■ **Work to complete**: All of the records below should be retyped exactly, with no pictures included.

■ **Records supplied**:
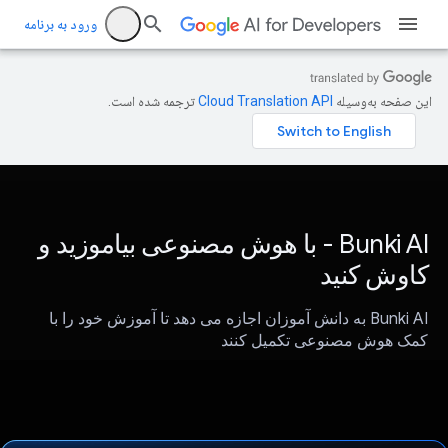
ورود به برنامه
این صفحه به‌وسیله
ترجمه شده است.
Bunki AI - با هوش مصنوعی بیاموزید و
کاوش کنید
Bunki AI به دانش آموزان اجازه می دهد تا آموزش خود را با
کمک هوش مصنوعی تکمیل کنند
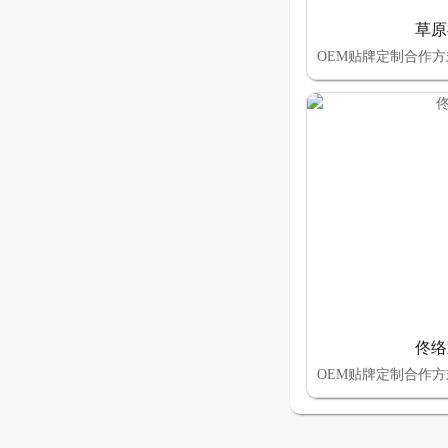
草原
佟络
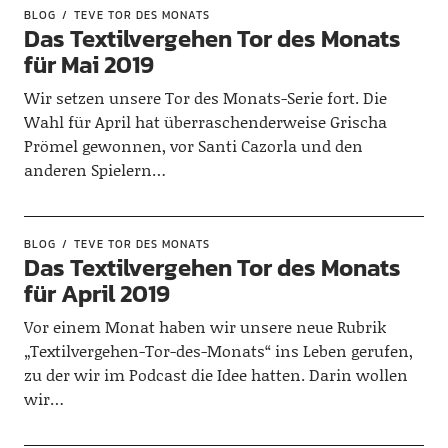
BLOG
TEVE TOR DES MONATS
Das Textilvergehen Tor des Monats
für Mai 2019
Wir setzen unsere Tor des Monats-Serie fort. Die
Wahl für April hat überraschenderweise Grischa
Prömel gewonnen, vor Santi Cazorla und den
anderen Spielern…
BLOG
TEVE TOR DES MONATS
Das Textilvergehen Tor des Monats
für April 2019
Vor einem Monat haben wir unsere neue Rubrik
„Textilvergehen-Tor-des-Monats“ ins Leben gerufen,
zu der wir im Podcast die Idee hatten. Darin wollen
wir…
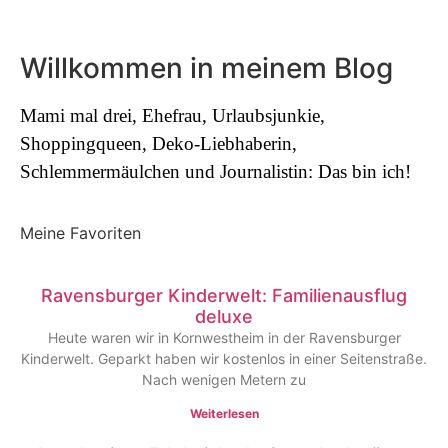
Willkommen in meinem Blog
Mami mal drei, Ehefrau, Urlaubsjunkie,
Shoppingqueen, Deko-Liebhaberin,
Schlemmermäulchen und Journalistin: Das bin ich!
Meine Favoriten
Ravensburger Kinderwelt: Familienausflug
deluxe
Heute waren wir in Kornwestheim in der Ravensburger
Kinderwelt. Geparkt haben wir kostenlos in einer Seitenstraße.
Nach wenigen Metern zu
Weiterlesen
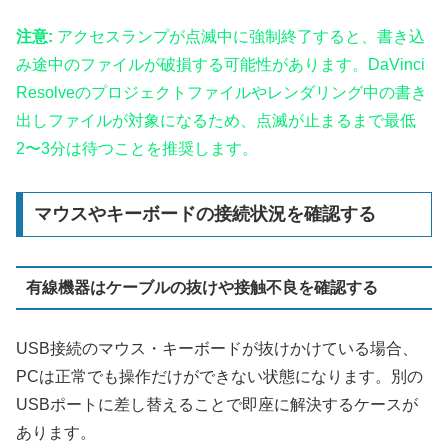
注意:
アクセスランプが点滅中に強制終了すると、書き込
み途中のファイルが破損する可能性があります。DaVinci
Resolveのプロジェクトファイルやレンダリング中の書き
出しファイルが対象になるため、点滅が止まるまで最低
2〜3分は待つことを推奨します。
マウスやキーボードの接続状況を確認する
有線機器はケーブルの抜けや接触不良を確認する
USB接続のマウス・キーボードが抜けかけている場合、
PCは正常でも操作だけができない状態になります。別の
USBポートに差し替えることで即座に解決するケースが
あります。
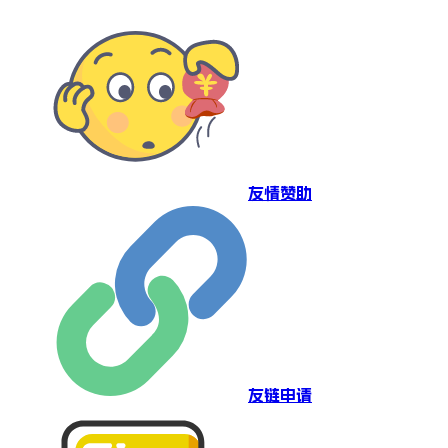
友情赞助
友链申请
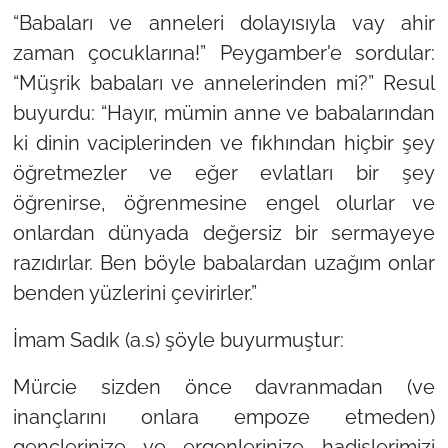
“Babaları ve anneleri dolayısıyla vay ahir
zaman çocuklarına!” Peygamber'e sordular:
“Müşrik babaları ve annelerinden mi?” Resul
buyurdu: “Hayır, mümin anne ve babalarından
ki dinin vaciplerinden ve fıkhından hiçbir şey
öğretmezler ve eğer evlatları bir şey
öğrenirse, öğrenmesine engel olurlar ve
onlardan dünyada değersiz bir sermayeye
razıdırlar. Ben böyle babalardan uzağım onlar
benden yüzlerini çevirirler.”
İmam Sadık (a.s) şöyle buyurmuştur:
Mürcie sizden önce davranmadan (ve
inançlarını onlara empoze etmeden)
gençlerinize ve ergenlerinize hadislerimizi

■ **The answer**:
ورود به برنامه
این صفحه به‌وسیله
ترجمه شده است.
Bunki AI - با هوش مصنوعی بیاموزید و
کاوش کنید
Bunki AI به دانش آموزان اجازه می دهد تا آموزش خود را با
کمک هوش مصنوعی تکمیل کنند
草原
佟络
BLOG
TEVE TOR DES MONATS
Das Textilvergehen Tor des Monats
für Mai 2019
Wir setzen unsere Tor des Monats-Serie fort. Die
Wahl für April hat überraschenderweise Grischa
Prömel gewonnen, vor Santi Cazorla und den
anderen Spielern…
BLOG
TEVE TOR DES MONATS
Das Textilvergehen Tor des Monats
für April 2019
Vor einem Monat haben wir unsere neue Rubrik
„Textilvergehen-Tor-des-Monats“ ins Leben gerufen,
zu der wir im Podcast die Idee hatten. Darin wollen
wir…
Willkommen in meinem Blog
Mami mal drei, Ehefrau, Urlaubsjunkie,
Shoppingqueen, Deko-Liebhaberin,
Schlemmermäulchen und Journalistin: Das bin ich!
Meine Favoriten
Ravensburger Kinderwelt: Familienausflug
deluxe
Heute waren wir in Kornwestheim in der Ravensburger
Kinderwelt. Geparkt haben wir kostenlos in einer Seitenstraße.
Nach wenigen Metern zu
Weiterlesen
注意:
アクセスランプが点滅中に強制終了すると、書き込
み途中のファイルが破損する可能性があります。DaVinci
Resolveのプロジェクトファイルやレンダリング中の書き
出しファイルが対象になるため、点滅が止まるまで最低
2〜3分は待つことを推奨します。
マウスやキーボードの接続状況を確認する
有線機器はケーブルの抜けや接触不良を確認する
USB接続のマウス・キーボードが抜けかけている場合、
PCは正常でも操作だけができない状態になります。別の
USBポートに差し替えることで即座に解決するケースが
あります。
友情赞助
友链申请
“Babaları ve anneleri dolayısıyla vay ahir
zaman çocuklarına!” Peygamber'e sordular:
“Müşrik babaları ve annelerinden mi?” Resul
buyurdu: “Hayır, mümin anne ve babalarından
ki dinin vaciplerinden ve fıkhından hiçbir şey
öğretmezler ve eğer evlatları bir şey
öğrenirse, öğrenmesine engel olurlar ve
onlardan dünyada değersiz bir sermayeye
razıdırlar. Ben böyle babalardan uzağım onlar
benden yüzlerini çevirirler.”
İmam Sadık (a.s) şöyle buyurmuştur:
Mürcie sizden önce davranmadan (ve
inançlarını onlara empoze etmeden)
gençlerinize ve ergenlerinize hadislerimizi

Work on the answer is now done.